L'ente  intende però ora   compiere già  un passo decisivo verso la costruzione di una nuova immagine coordinata e lancia la Call for Designers. Una iniziativa che nasce  per progettare la propria identità visiva, un percorso che punta a rafforzare la capacità della città di raccontarsi attraverso la cultura, il patrimonio e la rete dei suoi luoghi simbolo. Al centro dell’iniziativa c’è l’idea di una comunicazione chiara, riconoscibile e contemporanea, capace di unire musei, spazi culturali, iniziative ed eventi sotto una cornice comune.

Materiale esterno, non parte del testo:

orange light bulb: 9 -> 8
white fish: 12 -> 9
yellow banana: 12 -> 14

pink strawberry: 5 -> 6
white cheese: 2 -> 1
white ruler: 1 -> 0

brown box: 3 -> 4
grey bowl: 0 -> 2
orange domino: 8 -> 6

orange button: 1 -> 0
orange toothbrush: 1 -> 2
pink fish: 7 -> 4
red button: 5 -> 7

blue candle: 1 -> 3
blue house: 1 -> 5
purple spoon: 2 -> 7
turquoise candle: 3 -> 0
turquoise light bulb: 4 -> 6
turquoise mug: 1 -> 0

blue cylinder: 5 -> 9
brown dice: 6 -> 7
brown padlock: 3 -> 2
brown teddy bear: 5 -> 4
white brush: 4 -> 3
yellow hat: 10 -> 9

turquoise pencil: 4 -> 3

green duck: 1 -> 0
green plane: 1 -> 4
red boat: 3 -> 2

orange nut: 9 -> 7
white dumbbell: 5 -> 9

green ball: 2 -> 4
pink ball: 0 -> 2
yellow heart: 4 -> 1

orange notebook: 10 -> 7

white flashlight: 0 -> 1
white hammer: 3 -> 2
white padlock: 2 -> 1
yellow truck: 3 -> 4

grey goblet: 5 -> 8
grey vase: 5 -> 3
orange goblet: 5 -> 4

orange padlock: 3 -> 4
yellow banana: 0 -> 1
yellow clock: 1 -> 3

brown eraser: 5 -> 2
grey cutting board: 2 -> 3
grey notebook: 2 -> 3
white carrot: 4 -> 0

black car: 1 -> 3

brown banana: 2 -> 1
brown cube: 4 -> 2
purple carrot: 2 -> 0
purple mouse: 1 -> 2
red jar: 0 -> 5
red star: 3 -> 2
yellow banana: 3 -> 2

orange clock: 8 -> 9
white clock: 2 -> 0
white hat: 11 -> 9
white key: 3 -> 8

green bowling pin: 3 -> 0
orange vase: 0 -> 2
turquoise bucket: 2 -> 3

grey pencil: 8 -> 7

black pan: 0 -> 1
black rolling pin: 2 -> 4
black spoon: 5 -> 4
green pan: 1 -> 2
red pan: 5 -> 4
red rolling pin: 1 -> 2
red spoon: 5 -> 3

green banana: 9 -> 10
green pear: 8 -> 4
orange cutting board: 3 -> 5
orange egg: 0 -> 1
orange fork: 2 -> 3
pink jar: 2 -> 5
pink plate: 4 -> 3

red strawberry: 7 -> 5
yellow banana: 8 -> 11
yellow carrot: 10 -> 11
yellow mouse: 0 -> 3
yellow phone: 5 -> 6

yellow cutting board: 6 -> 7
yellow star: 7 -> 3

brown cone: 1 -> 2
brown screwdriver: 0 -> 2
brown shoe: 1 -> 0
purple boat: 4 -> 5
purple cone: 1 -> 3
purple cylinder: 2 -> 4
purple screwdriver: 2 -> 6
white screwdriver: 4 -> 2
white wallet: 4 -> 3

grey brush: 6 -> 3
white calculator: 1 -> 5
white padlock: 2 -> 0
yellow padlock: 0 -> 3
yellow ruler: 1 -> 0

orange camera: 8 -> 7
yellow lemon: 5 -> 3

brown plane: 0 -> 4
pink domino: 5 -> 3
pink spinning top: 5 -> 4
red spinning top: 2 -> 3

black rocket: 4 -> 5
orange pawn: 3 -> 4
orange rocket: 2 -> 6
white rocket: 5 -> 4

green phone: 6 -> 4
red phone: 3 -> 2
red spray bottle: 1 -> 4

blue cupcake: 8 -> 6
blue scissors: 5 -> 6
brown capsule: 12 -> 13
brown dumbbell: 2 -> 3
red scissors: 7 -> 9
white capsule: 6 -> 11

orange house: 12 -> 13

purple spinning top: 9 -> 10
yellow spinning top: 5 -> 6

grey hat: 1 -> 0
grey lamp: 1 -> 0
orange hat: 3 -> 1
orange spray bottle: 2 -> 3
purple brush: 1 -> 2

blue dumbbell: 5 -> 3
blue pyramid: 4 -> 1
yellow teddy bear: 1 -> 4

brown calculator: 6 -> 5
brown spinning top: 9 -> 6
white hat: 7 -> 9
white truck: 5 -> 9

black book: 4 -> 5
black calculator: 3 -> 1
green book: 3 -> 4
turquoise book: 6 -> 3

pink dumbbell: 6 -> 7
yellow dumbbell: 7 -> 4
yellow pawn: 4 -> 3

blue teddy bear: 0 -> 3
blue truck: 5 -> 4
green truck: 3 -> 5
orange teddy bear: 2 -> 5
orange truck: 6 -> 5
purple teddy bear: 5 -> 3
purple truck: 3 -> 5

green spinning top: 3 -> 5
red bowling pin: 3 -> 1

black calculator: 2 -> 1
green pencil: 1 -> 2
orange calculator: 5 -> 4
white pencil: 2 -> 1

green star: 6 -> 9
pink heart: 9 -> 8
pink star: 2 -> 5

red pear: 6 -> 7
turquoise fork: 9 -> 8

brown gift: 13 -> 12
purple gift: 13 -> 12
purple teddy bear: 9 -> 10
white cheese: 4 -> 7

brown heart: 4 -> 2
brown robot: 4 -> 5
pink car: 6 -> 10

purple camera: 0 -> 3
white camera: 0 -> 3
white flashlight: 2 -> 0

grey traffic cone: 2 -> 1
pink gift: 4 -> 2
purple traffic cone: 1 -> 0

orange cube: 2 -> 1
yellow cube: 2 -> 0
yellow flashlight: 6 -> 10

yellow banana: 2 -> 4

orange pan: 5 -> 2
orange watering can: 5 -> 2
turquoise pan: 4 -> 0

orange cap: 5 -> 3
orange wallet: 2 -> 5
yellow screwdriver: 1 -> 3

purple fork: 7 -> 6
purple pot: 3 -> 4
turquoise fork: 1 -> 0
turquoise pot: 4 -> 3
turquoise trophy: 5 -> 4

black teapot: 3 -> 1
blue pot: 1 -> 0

«La Fondazione vuole fare un salto di qualità -, afferma il direttore Pier Tonio Pinna - in quanto avverte  la necessità di dotarsi di strumenti moderni e coerenti. Dobbiamo chiederci come raccontare Bosa attraverso la sua cultura e il suo patrimonio – aggiunge - ma soprattutto come rendere riconoscibile la rete dei suoi luoghi e dialogare con un pubblico sempre più ampio». La nuova identità visiva non sarà soltanto un logo, ma un sistema di comunicazione capace di accompagnare la Fondazione nel tempo, adattandosi alla stampa, al digitale, ai social, alla segnaletica e alla comunicazione di mostre ed eventi. «Vogliamo un linguaggio che renda leggibile la complessità del nostro patrimonio – sottolinea Pinna - e che permetta a Bosa di presentarsi al mondo con maggiore forza e coerenza».  

L’obiettivo è costruire una rappresentazione complessiva della città, valorizzando non solo la bellezza dei luoghi ma anche le relazioni che li legano: un sistema culturale che parla con una voce unica, pur mantenendo l’identità delle singole realtà. La cultura diventa così uno strumento per proiettare Bosa oltre i propri confini, rafforzandone la riconoscibilità e la capacità di dialogare con visitatori, istituzioni e operatori del settore. La procedura è aperta a professionisti, designer, creativi, studi e agenzie specializzate in comunicazione visiva, branding e marketing territoriale. Le proposte dovranno essere inviate entro le ore 15 del 16 ottobre tramite Pec. L’ avviso pubblico, le Linee guida creative e la modulistica sono disponibili sul sito della Fondazione Bosa: fondazionebosa.it. Con questa Call, la Fondazione affida ai progettisti una sfida ambiziosa: dare forma a un’identità capace di raccontare la cultura di Bosa e di portarla fuori dai suoi confini, costruendo un linguaggio comune per una città che vuole crescere e farsi riconoscere.